Below are some lines of data. Return all of them as they are.

Page-level text extractions
┌──

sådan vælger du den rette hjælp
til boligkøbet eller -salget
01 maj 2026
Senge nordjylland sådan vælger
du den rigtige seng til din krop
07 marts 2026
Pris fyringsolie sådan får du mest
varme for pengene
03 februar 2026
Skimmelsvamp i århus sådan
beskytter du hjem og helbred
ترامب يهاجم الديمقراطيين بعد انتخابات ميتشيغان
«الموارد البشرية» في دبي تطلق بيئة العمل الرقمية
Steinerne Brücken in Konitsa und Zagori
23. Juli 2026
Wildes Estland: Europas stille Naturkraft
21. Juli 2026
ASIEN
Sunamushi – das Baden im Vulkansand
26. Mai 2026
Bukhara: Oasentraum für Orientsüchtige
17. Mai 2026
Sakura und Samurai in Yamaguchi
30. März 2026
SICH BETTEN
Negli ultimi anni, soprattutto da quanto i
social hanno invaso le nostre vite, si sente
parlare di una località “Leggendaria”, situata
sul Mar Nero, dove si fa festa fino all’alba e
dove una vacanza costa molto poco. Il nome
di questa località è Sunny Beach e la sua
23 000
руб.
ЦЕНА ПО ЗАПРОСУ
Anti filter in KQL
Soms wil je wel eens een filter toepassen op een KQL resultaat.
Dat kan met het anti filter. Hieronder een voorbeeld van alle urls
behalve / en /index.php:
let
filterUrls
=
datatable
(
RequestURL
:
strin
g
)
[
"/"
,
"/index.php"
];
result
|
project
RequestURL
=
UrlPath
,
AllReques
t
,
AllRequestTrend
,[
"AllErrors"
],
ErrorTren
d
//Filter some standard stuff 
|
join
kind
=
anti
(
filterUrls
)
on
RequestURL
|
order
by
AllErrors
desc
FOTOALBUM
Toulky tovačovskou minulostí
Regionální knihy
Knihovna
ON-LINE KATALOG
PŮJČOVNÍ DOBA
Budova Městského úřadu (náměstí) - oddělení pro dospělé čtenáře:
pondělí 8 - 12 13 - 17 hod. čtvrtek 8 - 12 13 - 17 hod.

└──

→ YOUR SOLUTION
sådan vælger du den rette hjælp
til boligkøbet eller -salget
01 maj 2026
Senge nordjylland sådan vælger
du den rigtige seng til din krop
07 marts 2026
Pris fyringsolie sådan får du mest
varme for pengene
03 februar 2026
Skimmelsvamp i århus sådan
beskytter du hjem og helbred
ترامب يهاجم الديمقراطيين بعد انتخابات ميتشيغان
«الموارد البشرية» في دبي تطلق بيئة العمل الرقمية
Steinerne Brücken in Konitsa und Zagori
23. Juli 2026
Wildes Estland: Europas stille Naturkraft
21. Juli 2026
ASIEN
Sunamushi – das Baden im Vulkansand
26. Mai 2026
Bukhara: Oasentraum für Orientsüchtige
17. Mai 2026
Sakura und Samurai in Yamaguchi
30. März 2026
SICH BETTEN
Negli ultimi anni, soprattutto da quanto i
social hanno invaso le nostre vite, si sente
parlare di una località “Leggendaria”, situata
sul Mar Nero, dove si fa festa fino all’alba e
dove una vacanza costa molto poco. Il nome
di questa località è Sunny Beach e la sua
23 000
руб.
ЦЕНА ПО ЗАПРОСУ
Anti filter in KQL
Soms wil je wel eens een filter toepassen op een KQL resultaat.
Dat kan met het anti filter. Hieronder een voorbeeld van alle urls
behalve / en /index.php:
let
filterUrls
=
datatable
(
RequestURL
:
strin
g
)
[
"/"
,
"/index.php"
];
result
|
project
RequestURL
=
UrlPath
,
AllReques
t
,
AllRequestTrend
,[
"AllErrors"
],
ErrorTren
d
//Filter some standard stuff 
|
join
kind
=
anti
(
filterUrls
)
on
RequestURL
|
order
by
AllErrors
desc
FOTOALBUM
Toulky tovačovskou minulostí
Regionální knihy
Knihovna
ON-LINE KATALOG
PŮJČOVNÍ DOBA
Budova Městského úřadu (náměstí) - oddělení pro dospělé čtenáře:
pondělí 8 - 12 13 - 17 hod. čtvrtek 8 - 12 13 - 17 hod.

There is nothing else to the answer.